Task to carry out:
For the material below, state how many lines have the word "есть" in them, with no other words.

****

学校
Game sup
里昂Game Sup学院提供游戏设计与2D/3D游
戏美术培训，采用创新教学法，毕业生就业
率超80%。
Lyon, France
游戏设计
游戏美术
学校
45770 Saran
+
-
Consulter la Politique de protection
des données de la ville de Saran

****

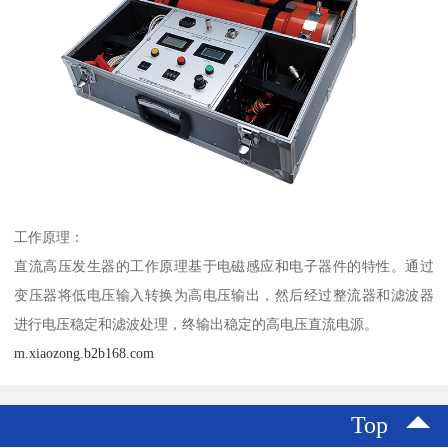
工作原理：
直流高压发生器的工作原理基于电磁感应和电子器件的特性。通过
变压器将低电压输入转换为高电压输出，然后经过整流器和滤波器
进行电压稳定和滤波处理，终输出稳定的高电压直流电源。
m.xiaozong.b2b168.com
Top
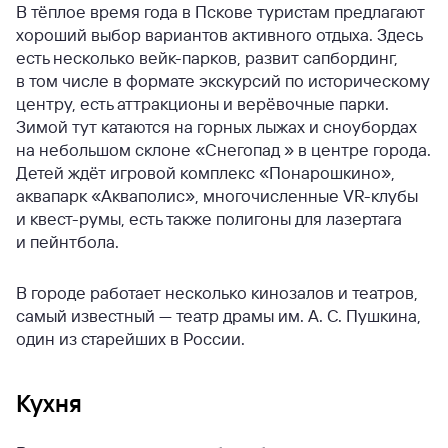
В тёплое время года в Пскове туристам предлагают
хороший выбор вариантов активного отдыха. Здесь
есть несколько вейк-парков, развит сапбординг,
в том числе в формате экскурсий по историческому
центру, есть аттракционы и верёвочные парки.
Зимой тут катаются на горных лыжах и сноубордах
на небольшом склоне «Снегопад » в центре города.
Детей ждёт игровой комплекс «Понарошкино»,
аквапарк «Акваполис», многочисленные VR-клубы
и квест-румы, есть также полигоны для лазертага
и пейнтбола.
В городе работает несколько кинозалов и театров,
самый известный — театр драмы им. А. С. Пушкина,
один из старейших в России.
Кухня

****

Task output:
3